上杉謙信くんの日記:第26回 いつの日か四国同盟


上杉謙信8月25日

私は早朝から、とある寺の掃除をしていた。廊下の雑巾がけが終え、植木の手入れをしていた時、寺の入口の方から、声が聞こえてきた。

見れば武田信玄、北条氏康、今川義元の三人だった。それは有名武将が、ひとつの寺に集結するという、前代未聞の奇跡であった。

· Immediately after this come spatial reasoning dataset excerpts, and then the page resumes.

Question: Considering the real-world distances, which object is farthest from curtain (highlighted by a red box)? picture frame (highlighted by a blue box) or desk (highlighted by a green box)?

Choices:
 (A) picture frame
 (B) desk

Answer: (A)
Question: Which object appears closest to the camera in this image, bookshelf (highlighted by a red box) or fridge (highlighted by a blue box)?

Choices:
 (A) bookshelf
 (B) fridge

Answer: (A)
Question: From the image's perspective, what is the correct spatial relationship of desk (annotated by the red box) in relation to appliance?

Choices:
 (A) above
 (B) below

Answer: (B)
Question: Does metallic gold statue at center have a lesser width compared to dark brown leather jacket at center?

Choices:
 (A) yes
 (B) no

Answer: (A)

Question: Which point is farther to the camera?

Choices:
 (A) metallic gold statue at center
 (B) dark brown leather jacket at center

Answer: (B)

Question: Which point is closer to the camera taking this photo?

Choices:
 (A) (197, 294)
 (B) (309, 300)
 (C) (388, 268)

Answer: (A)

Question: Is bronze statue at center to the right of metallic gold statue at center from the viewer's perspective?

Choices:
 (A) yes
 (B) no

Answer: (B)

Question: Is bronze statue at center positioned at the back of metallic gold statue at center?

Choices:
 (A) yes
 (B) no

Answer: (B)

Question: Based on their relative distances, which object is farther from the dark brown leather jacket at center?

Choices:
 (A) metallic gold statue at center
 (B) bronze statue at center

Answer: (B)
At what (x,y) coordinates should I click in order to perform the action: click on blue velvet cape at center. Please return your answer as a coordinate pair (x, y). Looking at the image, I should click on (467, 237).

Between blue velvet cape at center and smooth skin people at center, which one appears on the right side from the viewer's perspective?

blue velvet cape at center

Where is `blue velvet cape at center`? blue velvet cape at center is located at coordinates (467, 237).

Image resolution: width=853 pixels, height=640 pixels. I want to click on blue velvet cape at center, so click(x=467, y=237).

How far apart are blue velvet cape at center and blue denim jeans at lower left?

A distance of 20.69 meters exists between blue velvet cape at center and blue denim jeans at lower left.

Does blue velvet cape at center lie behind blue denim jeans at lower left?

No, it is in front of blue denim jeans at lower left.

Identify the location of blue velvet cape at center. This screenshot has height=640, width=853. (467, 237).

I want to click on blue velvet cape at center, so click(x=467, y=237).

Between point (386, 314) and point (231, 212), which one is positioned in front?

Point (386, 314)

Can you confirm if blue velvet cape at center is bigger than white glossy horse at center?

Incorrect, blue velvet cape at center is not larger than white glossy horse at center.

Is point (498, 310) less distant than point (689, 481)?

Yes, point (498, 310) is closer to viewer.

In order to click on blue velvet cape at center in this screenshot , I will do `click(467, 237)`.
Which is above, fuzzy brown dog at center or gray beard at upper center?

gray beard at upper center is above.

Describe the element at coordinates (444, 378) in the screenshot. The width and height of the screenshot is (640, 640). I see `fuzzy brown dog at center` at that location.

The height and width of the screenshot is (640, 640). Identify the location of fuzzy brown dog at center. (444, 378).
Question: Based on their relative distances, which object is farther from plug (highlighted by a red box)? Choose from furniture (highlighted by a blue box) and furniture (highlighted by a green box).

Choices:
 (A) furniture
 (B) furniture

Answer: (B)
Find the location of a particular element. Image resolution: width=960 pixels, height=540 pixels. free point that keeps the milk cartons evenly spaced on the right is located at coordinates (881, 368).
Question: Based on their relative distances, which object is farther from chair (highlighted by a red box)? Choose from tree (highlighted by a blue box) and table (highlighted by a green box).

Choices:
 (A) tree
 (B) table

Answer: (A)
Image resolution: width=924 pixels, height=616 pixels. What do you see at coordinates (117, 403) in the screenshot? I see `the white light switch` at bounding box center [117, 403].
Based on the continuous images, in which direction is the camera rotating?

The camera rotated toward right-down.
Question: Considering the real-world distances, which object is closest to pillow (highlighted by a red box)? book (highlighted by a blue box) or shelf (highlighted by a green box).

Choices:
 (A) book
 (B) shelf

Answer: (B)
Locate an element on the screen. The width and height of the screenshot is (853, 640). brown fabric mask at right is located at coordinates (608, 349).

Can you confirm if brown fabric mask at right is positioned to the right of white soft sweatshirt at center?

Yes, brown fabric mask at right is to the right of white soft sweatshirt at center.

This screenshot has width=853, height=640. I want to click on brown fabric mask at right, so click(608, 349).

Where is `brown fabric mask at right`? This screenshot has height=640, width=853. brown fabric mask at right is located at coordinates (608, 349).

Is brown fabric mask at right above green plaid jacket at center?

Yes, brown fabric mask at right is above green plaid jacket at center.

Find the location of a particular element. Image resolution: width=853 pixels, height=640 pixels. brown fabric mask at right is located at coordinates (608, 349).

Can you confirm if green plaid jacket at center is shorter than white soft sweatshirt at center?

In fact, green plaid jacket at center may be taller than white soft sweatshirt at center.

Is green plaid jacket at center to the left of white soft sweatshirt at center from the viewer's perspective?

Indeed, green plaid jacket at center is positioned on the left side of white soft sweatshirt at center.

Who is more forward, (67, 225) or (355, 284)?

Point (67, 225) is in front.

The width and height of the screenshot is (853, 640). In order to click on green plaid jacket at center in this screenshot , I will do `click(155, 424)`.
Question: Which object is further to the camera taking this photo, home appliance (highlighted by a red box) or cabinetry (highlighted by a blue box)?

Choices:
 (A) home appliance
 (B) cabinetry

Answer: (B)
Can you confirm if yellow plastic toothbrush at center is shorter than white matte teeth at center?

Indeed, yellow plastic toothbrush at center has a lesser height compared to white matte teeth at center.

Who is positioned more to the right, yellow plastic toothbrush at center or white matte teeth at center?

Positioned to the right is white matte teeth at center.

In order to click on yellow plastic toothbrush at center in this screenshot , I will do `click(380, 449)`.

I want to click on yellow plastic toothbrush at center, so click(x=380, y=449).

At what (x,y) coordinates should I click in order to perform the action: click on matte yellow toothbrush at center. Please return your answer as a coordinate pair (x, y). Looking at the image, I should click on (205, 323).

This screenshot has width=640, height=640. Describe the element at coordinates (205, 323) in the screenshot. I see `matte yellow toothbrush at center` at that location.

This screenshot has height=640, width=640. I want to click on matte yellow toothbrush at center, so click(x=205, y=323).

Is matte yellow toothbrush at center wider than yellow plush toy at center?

越後に侵攻したい武田、関東支配に専念したい北条、織田と対立している今川。武田、北条、今川は、三国間での争いをやめ、同盟を結び、互いを助け合うことに決めた。この情報を一カ月前にキャッチした私は、三人の絆に感動した。そして同盟が結ばれる本日、気持ちよく事が運ぶよう、私は彼らの為にこの寺(善得寺)を掃除したのである。

義元殿の今川焼を食べながら、寺の一室で談話する、信玄、氏康、義元殿。私は植木の影から、その様子を見つめていた。すごい楽しそう。仲間はずれにされた私はそれでも、自分の信じる正義の道を今日も突き進んだ。いつか彼らが私を迎え入れ、三国同盟から四国同盟になる日を夢見ながら・・・。